Cette disposition provient d'un amendement, dont la justification est la suivante : « L'impact budgétaire important de la mise en application de la jurisprudence belge et la jurisprudence de la Cour de justice des Communautés européennes nécessite de procéder d'une manière progressive.

Dès lors et dans un premier temps, la nuit prestée par un éducateur d'internat sera comptabilisée pour quatre heures de service au lieu des trois heures actuelles.

Cet article permet de comptabiliser les prestations d'une nuit de huit heures à raison de quatre heures de service. Afin de faciliter l'organisation de ces prestations au sein des internats et des homes d'accueil concernés, le calcul des prestations est effectué sur une période de référence de dix mois commençant le 1er septembre et se terminant le 30 juin. Ces prestations ne pouvant pas dépasser une moyenne de 48 heures/semaine.

La Communauté flamande comptabilise les heures de nuit des éducateurs d'internats à raison de quatre heures de service. La nuit y est comptée pour huit heures. Le présent amendement met donc en place un régime similaire en Communauté française » (Doc. parl., Parlement de la Communauté française, 2018-2019, n° 825/2, p. 3).

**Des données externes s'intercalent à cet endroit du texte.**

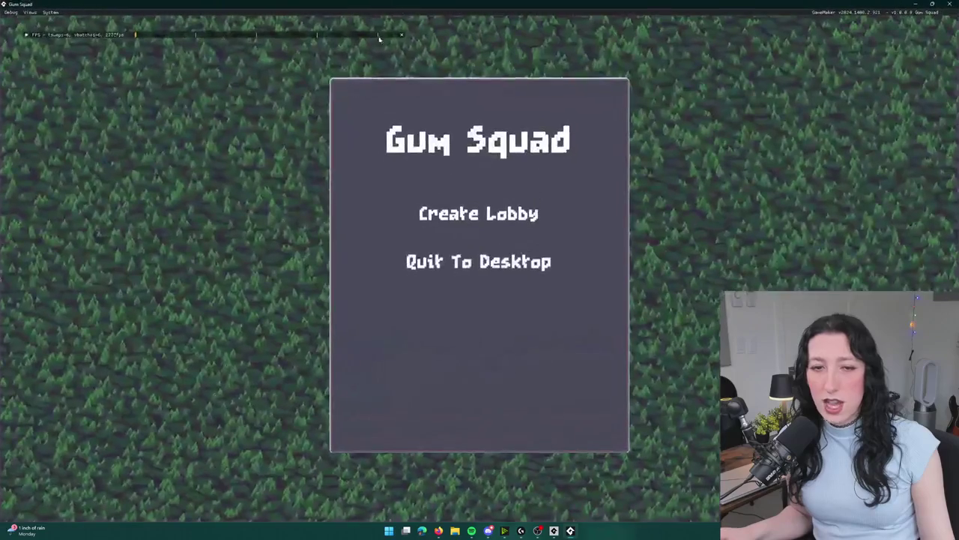
click(469, 203)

Quant à la recevabilité du recours B.2. Le Gouvernement de la Communauté française soutient que les parties requérantes ne justifient pas d'un intérêt à leur recours dès lors qu'en cas d'annulation de la disposition attaquée, elles se retrouveraient dans une situation moins favorable. En effet, la disposition attaquée améliore leur situation en ce qu'elle prévoit que les prestations de nuit des éducateurs d'internat - dites « gardes dormantes » au motif que les éducateurs peuvent dormir sur leur lieu de travail tout en étant disponibles en cas de besoin - sont désormais comptabilisées pour quatre heures et rémunérées comme telles, contre trois heures auparavant.

Le Gouvernement flamand quant à lui estime que les parties requérantes justifient d'un intérêt à leur recours pour autant qu'elles établissent où elles sont effectivement employées et qu'elles relèvent donc de l'application de la disposition attaquée.

B.3.1. La Constitution et la loi spéciale du 6 janvier 1989 sur la Cour constitutionnelle imposent à toute personne physique ou morale qui introduit un recours en annulation de justifier d'un intérêt. Ne justifient de l'intérêt requis que les personnes dont la situation pourrait être affectée directement et défavorablement par la norme attaquée.

B.3.2. En ce qu'elle fixe à 48 heures la durée de travail hebdomadaire maximale des éducateurs au sein des internats des établissements de l'enseignement secondaire général et technique de la Communauté française, durée dont le respect doit être contrôlé sur la base d'une période de référence de dix mois commençant le 1er septembre et se terminant le 30 juin, et en ce qu'elle prévoit que les prestations de nuit sont rémunérées à concurrence de quatre heures pour huit heures de présence effective, la disposition attaquée affecte directement et défavorablement la situation des parties requérantes, qui affirment travailler en tant qu'éducateurs au sein de tels internats.

A cet égard, il y a lieu de souligner qu'aucune disposition de la loi spéciale du 6 janvier 1989 ne contraint les parties requérantes à fournir la preuve de faits qu'elles allèguent pour justifier leur intérêt au recours lorsqu'une autre partie se borne à en contester l'existence sans avancer elle-même d'indications permettant de douter de leur réalité.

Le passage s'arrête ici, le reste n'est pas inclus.